Question

A rocket is launched from a tower. The height of the rocket, y in feet, is related to the

time after launch, x in seconds, by the given equation. Using this equation, find the
time that the rocket will hit the ground, to the nearest 100th of second.
y = -16x^2+ 181x + 59

Answer 1

The rocket will hit the ground after about 11.63 seconds.

Explanation:

A rocket is launched from a tower.
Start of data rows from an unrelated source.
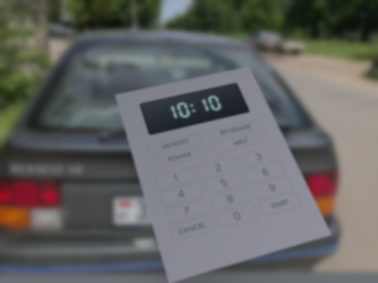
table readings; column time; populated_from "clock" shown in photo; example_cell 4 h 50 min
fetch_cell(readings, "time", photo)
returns 10 h 10 min
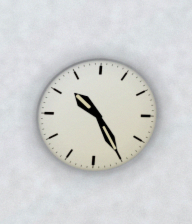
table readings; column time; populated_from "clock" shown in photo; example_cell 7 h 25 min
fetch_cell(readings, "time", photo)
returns 10 h 25 min
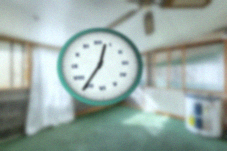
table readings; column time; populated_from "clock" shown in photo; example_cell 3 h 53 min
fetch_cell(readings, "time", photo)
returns 12 h 36 min
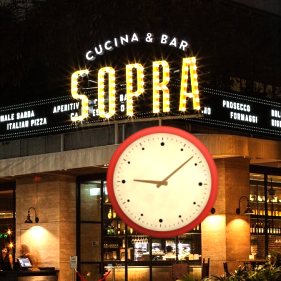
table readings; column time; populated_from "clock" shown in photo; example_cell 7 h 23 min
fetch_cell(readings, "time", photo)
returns 9 h 08 min
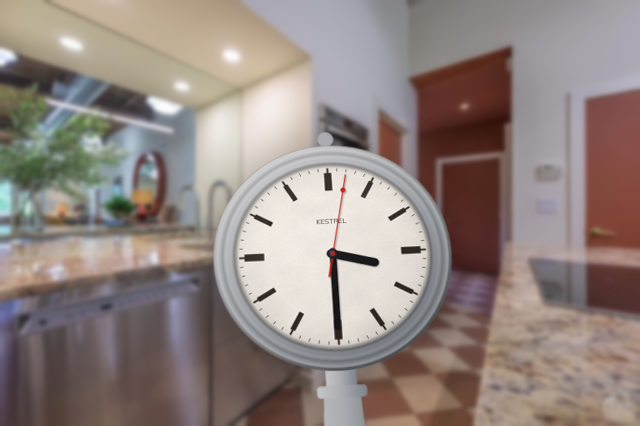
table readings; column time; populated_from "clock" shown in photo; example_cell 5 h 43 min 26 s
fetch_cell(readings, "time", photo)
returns 3 h 30 min 02 s
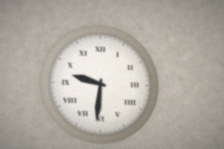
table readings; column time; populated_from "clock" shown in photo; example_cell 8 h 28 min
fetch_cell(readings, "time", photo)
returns 9 h 31 min
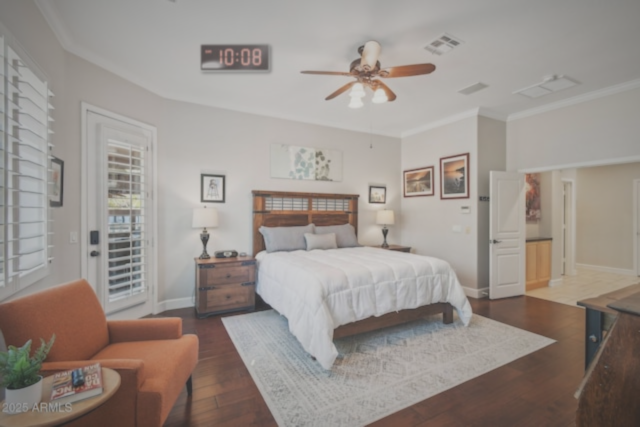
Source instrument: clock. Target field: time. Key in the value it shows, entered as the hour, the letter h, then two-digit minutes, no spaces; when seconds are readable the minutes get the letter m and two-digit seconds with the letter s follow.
10h08
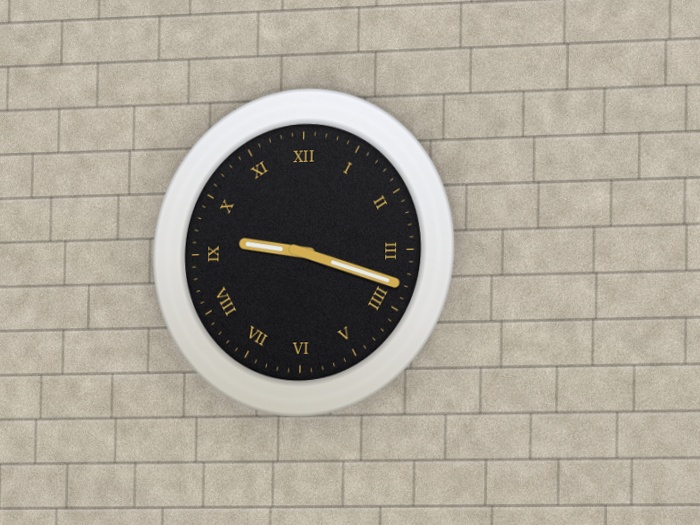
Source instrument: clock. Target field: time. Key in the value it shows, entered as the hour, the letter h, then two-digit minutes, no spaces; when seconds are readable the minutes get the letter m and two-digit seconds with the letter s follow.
9h18
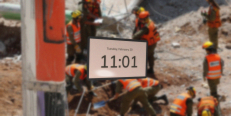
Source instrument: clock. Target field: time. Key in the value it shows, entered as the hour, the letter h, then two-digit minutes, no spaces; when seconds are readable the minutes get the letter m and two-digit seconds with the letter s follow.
11h01
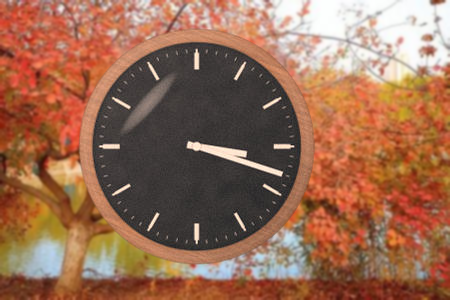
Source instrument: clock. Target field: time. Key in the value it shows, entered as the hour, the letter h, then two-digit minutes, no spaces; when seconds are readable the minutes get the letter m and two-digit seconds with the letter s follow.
3h18
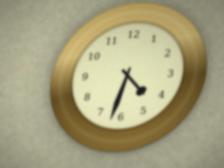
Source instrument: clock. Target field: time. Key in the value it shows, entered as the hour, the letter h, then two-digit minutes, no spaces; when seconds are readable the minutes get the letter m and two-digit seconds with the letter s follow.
4h32
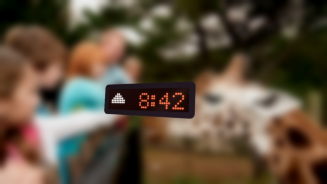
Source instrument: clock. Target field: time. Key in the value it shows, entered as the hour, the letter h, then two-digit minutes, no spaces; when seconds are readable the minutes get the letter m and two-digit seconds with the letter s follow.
8h42
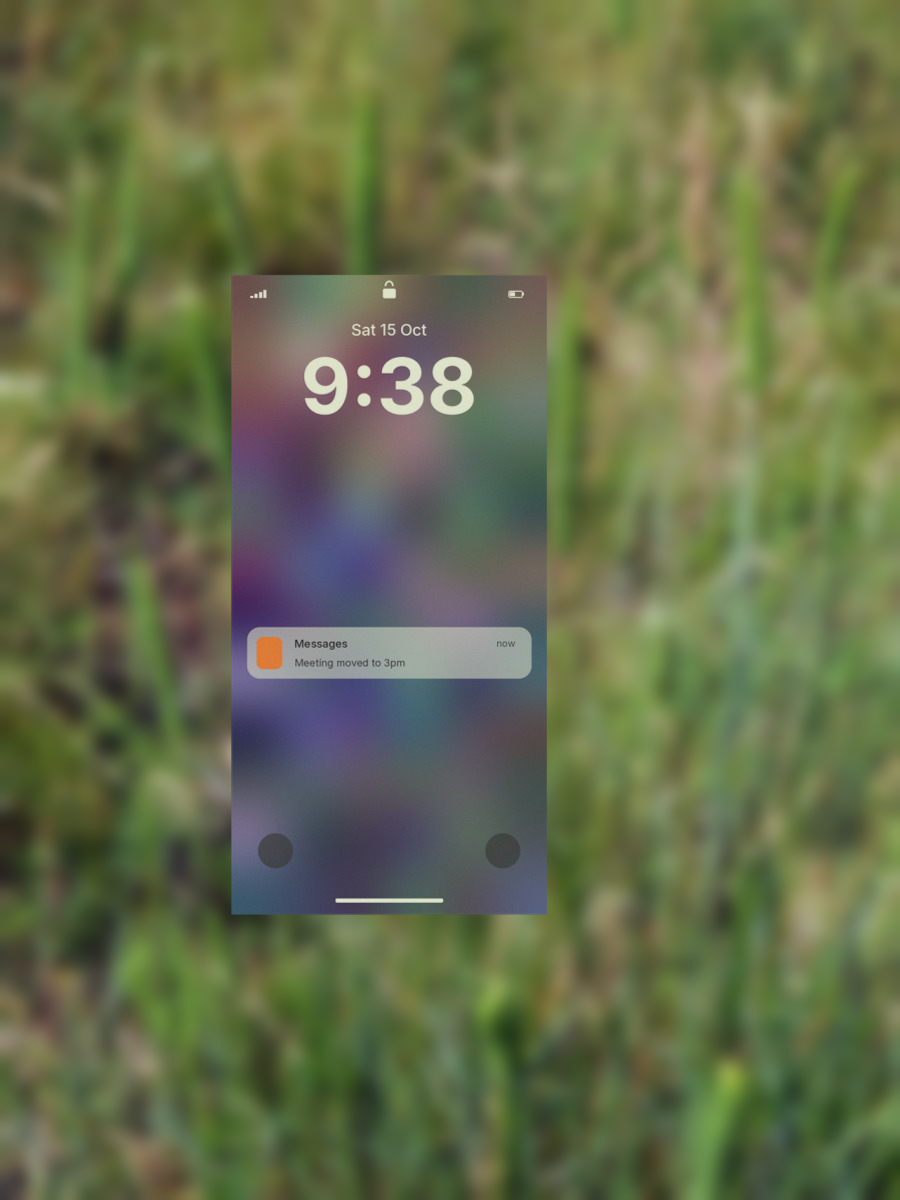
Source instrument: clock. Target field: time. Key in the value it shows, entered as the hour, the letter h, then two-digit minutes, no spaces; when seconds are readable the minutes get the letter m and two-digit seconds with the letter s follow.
9h38
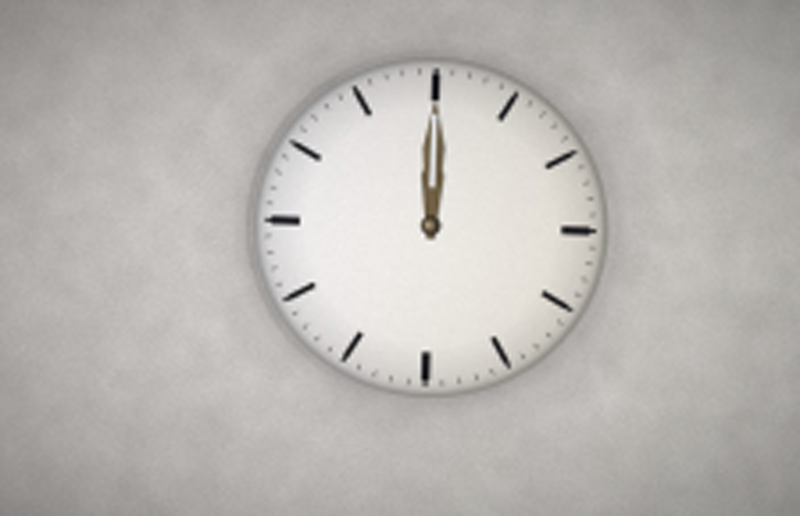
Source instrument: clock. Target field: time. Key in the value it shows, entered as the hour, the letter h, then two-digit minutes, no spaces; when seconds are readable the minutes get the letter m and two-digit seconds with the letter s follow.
12h00
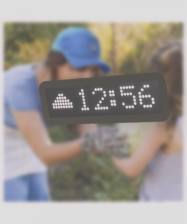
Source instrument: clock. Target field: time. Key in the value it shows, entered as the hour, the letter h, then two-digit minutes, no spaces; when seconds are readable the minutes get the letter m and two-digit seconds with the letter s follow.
12h56
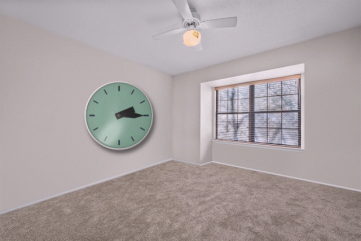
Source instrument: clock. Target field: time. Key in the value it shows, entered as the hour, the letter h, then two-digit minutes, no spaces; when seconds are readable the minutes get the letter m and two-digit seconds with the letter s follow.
2h15
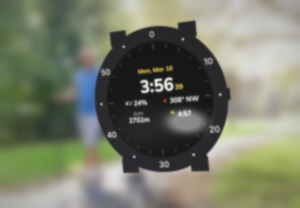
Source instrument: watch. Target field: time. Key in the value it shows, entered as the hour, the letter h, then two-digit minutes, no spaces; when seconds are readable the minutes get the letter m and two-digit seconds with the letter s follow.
3h56
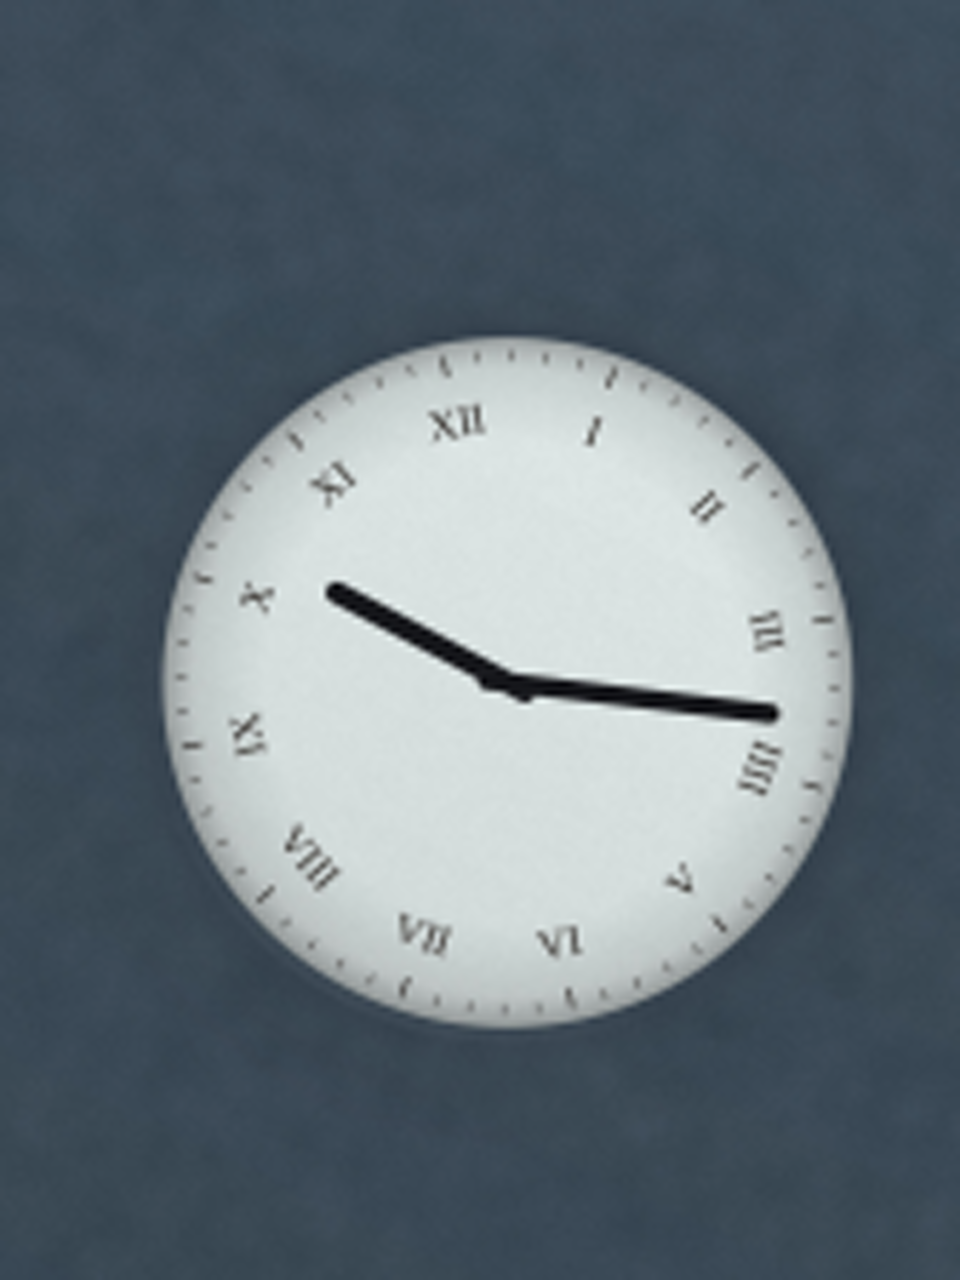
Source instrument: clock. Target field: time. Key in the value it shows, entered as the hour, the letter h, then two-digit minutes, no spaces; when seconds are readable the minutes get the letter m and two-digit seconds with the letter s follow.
10h18
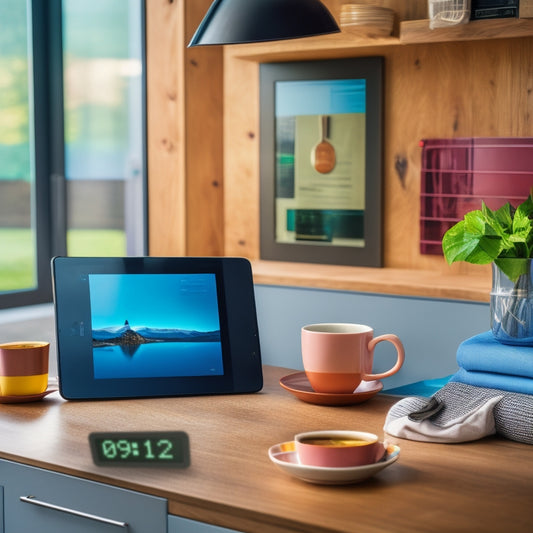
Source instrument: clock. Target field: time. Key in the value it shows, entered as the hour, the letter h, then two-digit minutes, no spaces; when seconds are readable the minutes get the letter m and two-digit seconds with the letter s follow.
9h12
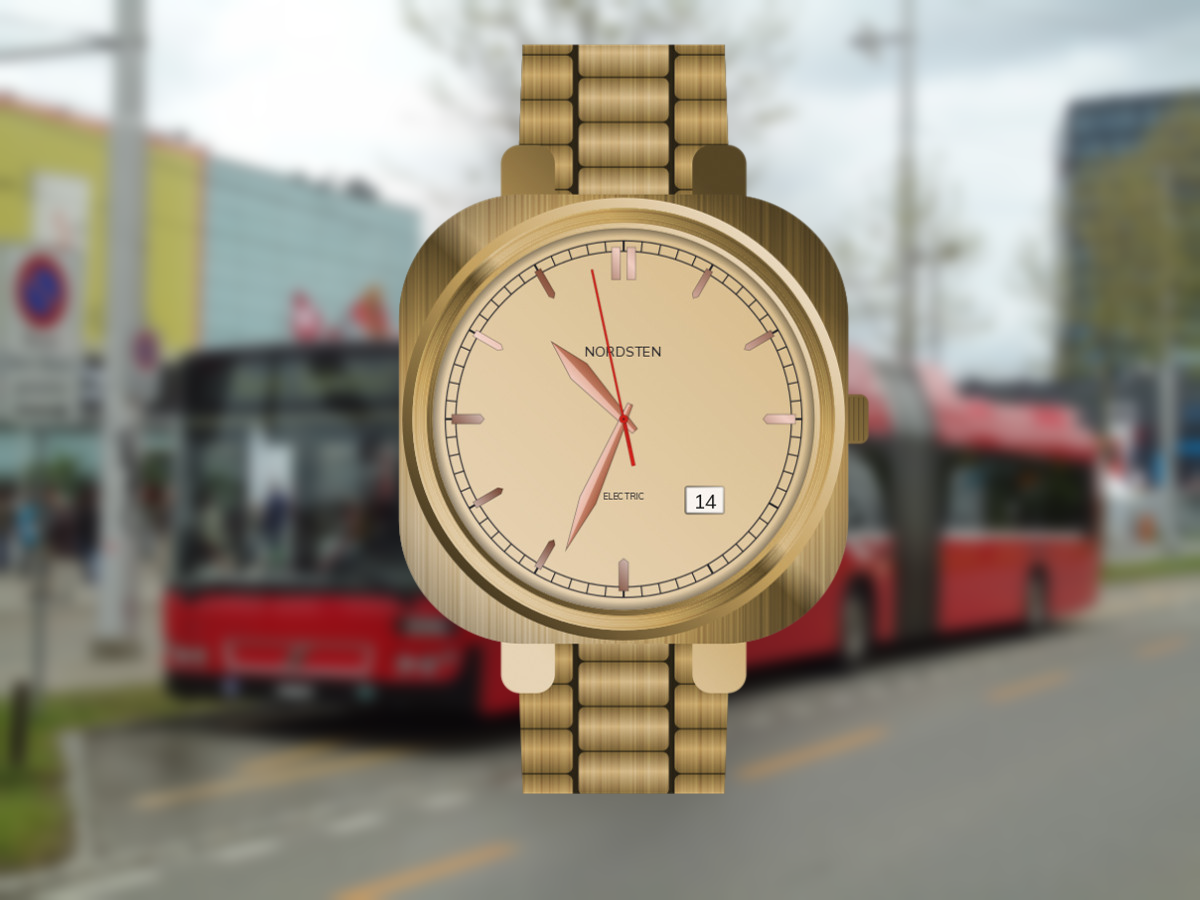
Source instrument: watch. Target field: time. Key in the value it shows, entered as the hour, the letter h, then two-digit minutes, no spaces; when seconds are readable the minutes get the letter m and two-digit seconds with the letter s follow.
10h33m58s
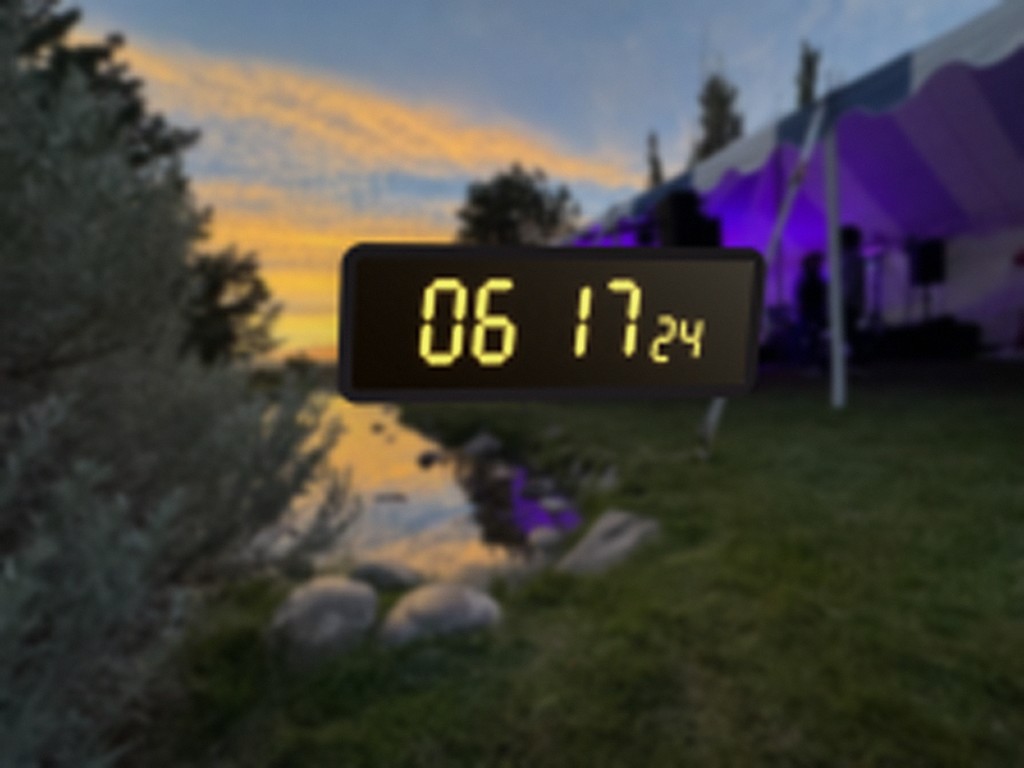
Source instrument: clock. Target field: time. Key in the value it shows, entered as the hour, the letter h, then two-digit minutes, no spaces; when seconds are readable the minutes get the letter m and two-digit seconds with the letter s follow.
6h17m24s
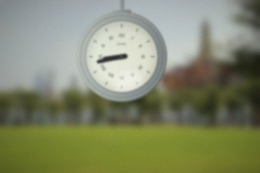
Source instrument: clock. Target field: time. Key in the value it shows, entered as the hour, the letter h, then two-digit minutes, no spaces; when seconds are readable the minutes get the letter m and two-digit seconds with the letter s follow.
8h43
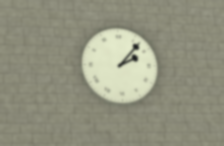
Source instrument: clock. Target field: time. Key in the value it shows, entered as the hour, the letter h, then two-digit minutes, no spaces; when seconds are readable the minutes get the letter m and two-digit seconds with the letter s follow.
2h07
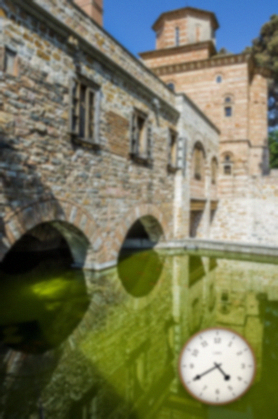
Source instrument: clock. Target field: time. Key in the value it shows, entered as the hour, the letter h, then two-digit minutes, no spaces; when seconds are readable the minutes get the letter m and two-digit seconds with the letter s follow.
4h40
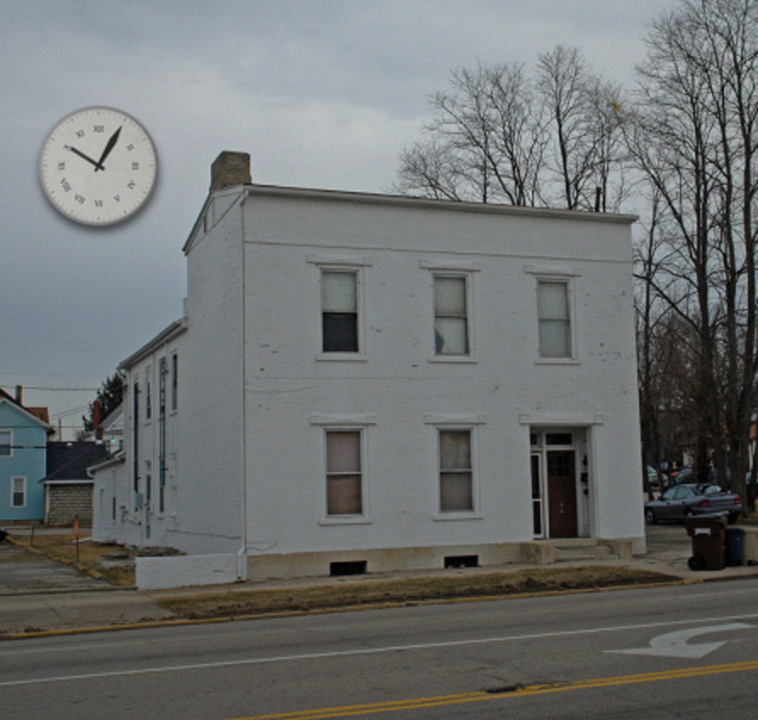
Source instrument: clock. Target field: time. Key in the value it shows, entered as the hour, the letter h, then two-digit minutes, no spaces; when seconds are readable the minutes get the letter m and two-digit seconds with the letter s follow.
10h05
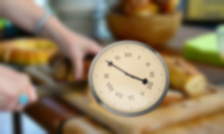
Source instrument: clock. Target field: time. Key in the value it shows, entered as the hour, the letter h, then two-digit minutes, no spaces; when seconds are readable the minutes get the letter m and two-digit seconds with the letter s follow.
3h51
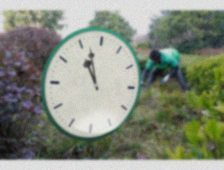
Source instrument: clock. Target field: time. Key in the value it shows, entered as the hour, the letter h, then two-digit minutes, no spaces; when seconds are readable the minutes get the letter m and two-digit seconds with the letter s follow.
10h57
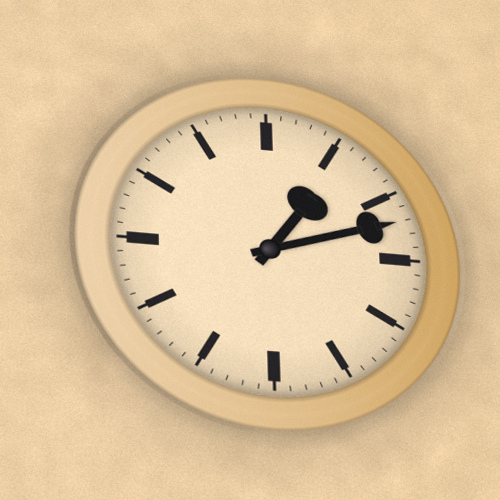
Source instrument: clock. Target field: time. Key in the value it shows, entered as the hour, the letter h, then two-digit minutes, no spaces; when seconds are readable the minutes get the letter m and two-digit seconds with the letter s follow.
1h12
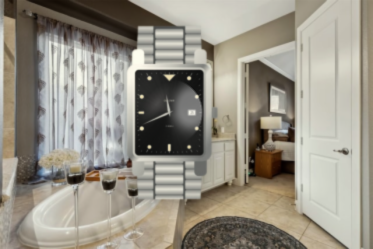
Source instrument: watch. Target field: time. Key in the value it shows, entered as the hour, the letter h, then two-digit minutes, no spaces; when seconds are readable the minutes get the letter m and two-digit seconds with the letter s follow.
11h41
Its height y in feet after x seconds is modeled by the equation:

`y=-16x^2+181x+59`

We want to determine the time at which the rocket will hit the ground.

If it hits the ground, its height y above the ground will be 0. So, we can set y = 0 and solve for x:

`0=-16x^2+181x+59`

Solve the quadratic. Factoring is too tedious or impossible, and completing the square is also very tedious. So, we can use the quadratic formula:

`\displaystyle x=(-b\pm√(b^2-4ac))/(2a)`

In this case, a = -16, b = 181, and c = 59. Substitute:

`\displaystyle x=(-(181)\pm√((181)^2-4(-16)(59)))/(2(-16))`

Evaluate:

`\displaystyle x=(-181\pm√(36537))/(-32)`

Simplify:

`\displaystyle x=(181\pm√(36537))/(32)`

Hence, our solutions are:

`\displaystyle x=(181+√(36537))/(32)\approx 11.63\text{ or } x=(181-√(36537))/(32)\approx-0.32`

Since time cannot be negative, we can ignore the second solution.

So, the rocket will hit the ground after about 11.63 seconds.